What This Solution Does
This solution makes a SO-ARM101 6-DoF robotic arm voice-controlled. Say "Hey Jarvis", give a natural-language command — the arm executes one of its configured poses or gesture sequences while the assistant talks back through your speaker.
The voice pipeline runs fully on-device on a Jetson Orin NX 16GB. Three companion containers deploy together: a streaming ASR + TTS service (Paraformer + Matcha), an OpenAI-compatible LLM service (Qwen3-4B-AWQ on TensorRT-Edge-LLM), and the voice-arm container that ties them together and drives the SO-ARM. No cloud API key, no usage caps, no internet dependency at runtime. Action poses (a named library of joint-angle sets) and the LLM system prompt are exposed as editable YAML files, so non-developers can add new poses or change how the arm interprets phrases without rebuilding the image.

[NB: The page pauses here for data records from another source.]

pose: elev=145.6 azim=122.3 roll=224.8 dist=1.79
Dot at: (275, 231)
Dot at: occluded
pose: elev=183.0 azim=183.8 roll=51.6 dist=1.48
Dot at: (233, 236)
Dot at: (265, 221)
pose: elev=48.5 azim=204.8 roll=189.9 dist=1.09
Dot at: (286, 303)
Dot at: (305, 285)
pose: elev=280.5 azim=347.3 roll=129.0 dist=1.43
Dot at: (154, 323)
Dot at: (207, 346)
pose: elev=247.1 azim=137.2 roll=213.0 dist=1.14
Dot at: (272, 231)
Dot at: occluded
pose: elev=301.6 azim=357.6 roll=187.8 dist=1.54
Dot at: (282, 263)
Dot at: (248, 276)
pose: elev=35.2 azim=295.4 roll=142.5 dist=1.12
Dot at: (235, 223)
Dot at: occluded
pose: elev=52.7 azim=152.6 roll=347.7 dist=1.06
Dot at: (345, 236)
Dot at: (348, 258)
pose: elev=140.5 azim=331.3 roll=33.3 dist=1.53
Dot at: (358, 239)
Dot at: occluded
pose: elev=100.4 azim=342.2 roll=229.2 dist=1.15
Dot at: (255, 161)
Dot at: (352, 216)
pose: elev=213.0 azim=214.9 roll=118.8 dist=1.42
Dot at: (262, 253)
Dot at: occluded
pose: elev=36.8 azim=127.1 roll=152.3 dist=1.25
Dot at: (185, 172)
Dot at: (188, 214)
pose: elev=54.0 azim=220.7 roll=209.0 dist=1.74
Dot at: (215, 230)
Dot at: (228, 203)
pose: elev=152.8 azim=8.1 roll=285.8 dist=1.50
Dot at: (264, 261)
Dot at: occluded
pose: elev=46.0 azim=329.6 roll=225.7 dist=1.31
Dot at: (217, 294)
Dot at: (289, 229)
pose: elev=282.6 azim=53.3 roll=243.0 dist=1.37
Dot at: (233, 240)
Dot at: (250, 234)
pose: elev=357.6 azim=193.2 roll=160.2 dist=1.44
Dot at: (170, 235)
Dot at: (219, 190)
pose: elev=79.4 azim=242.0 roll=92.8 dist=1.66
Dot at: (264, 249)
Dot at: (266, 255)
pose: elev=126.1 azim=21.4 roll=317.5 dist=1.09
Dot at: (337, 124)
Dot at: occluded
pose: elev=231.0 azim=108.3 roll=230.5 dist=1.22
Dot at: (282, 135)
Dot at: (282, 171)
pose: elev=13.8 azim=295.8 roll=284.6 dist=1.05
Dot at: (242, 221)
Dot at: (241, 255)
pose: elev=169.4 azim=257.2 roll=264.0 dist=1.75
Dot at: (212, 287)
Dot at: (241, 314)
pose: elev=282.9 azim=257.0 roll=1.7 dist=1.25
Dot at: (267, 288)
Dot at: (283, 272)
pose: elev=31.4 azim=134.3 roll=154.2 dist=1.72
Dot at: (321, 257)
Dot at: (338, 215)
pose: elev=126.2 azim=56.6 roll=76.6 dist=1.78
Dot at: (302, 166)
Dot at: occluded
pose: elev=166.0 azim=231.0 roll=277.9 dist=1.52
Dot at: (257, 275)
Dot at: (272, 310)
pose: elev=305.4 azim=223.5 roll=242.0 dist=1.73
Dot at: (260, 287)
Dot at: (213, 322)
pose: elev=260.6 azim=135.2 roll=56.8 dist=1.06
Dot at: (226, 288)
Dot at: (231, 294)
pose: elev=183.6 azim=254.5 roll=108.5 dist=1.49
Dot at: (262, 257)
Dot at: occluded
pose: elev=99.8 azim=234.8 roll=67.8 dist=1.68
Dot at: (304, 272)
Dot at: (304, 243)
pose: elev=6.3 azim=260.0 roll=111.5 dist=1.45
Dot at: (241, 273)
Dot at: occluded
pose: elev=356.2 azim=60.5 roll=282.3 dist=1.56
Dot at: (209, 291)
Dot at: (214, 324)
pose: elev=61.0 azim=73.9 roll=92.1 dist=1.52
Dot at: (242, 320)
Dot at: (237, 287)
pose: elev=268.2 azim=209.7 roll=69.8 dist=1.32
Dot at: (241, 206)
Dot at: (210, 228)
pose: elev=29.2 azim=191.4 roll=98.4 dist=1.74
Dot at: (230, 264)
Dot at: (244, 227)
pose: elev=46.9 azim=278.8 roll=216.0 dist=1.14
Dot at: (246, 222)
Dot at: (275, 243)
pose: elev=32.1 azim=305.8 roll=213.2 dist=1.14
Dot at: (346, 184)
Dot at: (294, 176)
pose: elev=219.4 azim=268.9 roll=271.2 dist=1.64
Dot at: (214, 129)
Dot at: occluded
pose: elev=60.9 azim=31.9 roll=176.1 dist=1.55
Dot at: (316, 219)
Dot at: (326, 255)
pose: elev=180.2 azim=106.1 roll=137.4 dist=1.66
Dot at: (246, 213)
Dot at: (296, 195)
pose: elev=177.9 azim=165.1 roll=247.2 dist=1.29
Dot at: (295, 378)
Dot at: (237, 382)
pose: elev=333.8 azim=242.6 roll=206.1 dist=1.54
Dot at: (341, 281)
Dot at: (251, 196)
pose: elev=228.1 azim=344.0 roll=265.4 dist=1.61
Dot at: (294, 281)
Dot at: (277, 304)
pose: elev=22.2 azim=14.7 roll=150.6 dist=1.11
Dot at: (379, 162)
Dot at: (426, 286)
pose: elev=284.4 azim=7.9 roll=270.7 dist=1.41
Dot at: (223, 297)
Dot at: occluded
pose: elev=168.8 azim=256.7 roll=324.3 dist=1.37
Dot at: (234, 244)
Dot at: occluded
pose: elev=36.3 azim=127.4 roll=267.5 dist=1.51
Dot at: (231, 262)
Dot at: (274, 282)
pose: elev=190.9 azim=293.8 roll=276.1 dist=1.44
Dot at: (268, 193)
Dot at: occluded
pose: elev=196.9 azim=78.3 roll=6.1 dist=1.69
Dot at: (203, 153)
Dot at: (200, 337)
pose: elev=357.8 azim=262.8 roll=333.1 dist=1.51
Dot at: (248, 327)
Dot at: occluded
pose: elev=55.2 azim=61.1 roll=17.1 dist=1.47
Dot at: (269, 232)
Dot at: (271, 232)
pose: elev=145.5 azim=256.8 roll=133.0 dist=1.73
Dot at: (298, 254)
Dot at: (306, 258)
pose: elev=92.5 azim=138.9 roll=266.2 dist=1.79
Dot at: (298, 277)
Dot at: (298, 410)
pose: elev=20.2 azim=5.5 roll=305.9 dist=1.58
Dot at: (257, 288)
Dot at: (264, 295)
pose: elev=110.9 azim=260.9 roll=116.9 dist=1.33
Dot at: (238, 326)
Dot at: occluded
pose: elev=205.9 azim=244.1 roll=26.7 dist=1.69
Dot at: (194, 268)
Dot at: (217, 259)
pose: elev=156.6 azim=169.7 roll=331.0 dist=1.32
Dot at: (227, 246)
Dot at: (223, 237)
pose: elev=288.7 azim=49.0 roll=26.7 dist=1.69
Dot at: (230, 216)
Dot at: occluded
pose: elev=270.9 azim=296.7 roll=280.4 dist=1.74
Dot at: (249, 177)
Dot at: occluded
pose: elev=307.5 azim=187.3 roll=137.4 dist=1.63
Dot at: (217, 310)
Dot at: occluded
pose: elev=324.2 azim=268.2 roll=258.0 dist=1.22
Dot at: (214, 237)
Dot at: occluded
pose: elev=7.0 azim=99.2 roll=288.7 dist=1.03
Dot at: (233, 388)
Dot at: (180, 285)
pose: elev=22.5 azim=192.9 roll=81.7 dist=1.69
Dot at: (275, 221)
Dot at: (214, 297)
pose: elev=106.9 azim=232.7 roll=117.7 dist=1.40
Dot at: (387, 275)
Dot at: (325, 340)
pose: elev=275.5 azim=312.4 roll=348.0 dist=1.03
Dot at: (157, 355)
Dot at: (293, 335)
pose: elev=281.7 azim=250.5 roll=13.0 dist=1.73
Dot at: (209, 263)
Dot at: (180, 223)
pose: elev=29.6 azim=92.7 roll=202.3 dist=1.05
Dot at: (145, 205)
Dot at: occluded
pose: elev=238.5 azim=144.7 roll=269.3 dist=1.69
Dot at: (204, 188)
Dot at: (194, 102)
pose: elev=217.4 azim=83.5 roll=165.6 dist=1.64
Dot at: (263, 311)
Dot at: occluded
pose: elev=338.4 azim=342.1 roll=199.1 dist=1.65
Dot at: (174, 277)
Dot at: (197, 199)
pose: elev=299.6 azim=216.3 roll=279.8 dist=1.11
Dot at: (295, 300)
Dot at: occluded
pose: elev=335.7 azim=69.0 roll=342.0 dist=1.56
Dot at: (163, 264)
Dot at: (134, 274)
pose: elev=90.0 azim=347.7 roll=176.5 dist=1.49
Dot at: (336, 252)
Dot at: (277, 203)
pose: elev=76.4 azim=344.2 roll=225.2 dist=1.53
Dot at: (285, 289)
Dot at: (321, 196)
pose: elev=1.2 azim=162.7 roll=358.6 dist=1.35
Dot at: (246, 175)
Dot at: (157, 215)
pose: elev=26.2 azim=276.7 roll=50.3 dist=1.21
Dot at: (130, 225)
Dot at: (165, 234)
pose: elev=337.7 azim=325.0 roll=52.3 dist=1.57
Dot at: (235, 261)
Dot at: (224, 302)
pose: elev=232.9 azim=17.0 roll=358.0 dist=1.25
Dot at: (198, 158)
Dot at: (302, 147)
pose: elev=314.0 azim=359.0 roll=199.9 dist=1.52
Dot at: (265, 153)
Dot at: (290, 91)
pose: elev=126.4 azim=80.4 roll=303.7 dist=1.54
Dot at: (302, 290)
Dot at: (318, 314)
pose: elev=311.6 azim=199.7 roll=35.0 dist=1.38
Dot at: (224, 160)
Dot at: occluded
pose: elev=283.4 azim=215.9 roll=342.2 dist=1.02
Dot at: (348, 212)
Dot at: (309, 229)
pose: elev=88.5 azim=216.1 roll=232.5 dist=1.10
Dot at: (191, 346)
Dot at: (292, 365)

The container also exposes a small HTTP server that any other solution can poll for live joint state.
Core Benefits
- Hands-free arm control — Say "wave" / "pick up" / "go home" and the arm moves; no teach pendant, no Python REPL
- Customizable without code — Action poses (
actions.yaml) and LLM prompt rules (prompt.yaml) are plain YAML, editable from device settings - Integrable — Live joint state served at
GET /observationfor other solutions (digital twins, recording tools, safety supervisors) to consume - Voice feedback — Matcha-TTS speaks confirmations and answers back through your speaker, generated locally on the Jetson GPU
- Fully local, no usage caps — Speech and LLM inference run on-device; nothing leaves the Jetson once images are pulled
Integration Scenarios
| Scenario | Description |
|---|---|
| Voice-driven demos | Run interactive product demos at trade shows / training labs without operator intervention |
| Robotics education | Pair with a curriculum to teach voice AI + robotics in one project students can talk to |
| Teleoperation supervisor | Use voice commands to drive supervisory actions while a higher-level controller handles trajectories |
| Multi-solution composition | Other solutions consume GET /observation to record demonstrations, visualize the arm in a digital twin, or run safety checks |
| Accessibility research | Explore hands-free robotic manipulation for assistive use cases |
Interfaces Exposed
| Endpoint | Purpose |
|---|---|
GET http://<jetson-ip>:8765/observation | Latest joint positions + gripper state, flat JSON |
GET http://<jetson-ip>:8765/observation/schema | Field-type schema for the observation payload |
These endpoints are polled by the verify panel during deployment, but any external system on the same network can read them.
What You Need
Hardware
| Part | Purpose |
|---|---|
| SO-ARM101 Follower Arm | 6-DoF arm — receives send_action calls from the container |
| reComputer Super J4012 | Jetson Orin NX 16GB — runs the voice + arm container |
| reSpeaker Flex XVF3800 | 4-microphone array for far-field voice capture |
| Speaker | Audio output for the assistant's voice replies |
| USB-C cables | Jetson ↔ SO-ARM, Jetson ↔ reSpeaker |
Software & Accounts
- Docker with NVIDIA runtime, available by default on JetPack 6.x (l4t-jetpack r36.x)
- Internet on the Jetson for the first boot only — to pull the voice + LLM images (~10 GB) and download the Qwen3 TensorRT engine artifact. Subsequent boots are fully offline.
Usage Notes
- First boot takes 5-10 minutes — Image pulls, model download, and the Qwen3 TensorRT engine warmup run only on first start. Subsequent restarts are seconds.
- Single-arm scope — One container instance controls one arm via one USB serial port. Multiple arms = multiple containers + multiple ports.
- Local-only inference, no API keys — ASR, LLM, and TTS all run inside containers on the Jetson. No cloud account, no per-call cost, no rate limits.
- Speakers required — Voice feedback is core to the UX; the arm replies before it moves.
- Customizing without rebuilding — Edit
actions.yamlto add new poses, orprompt.yamlto teach the LLM new phrases — go to Devices → Voice Brain → Configure after deployment.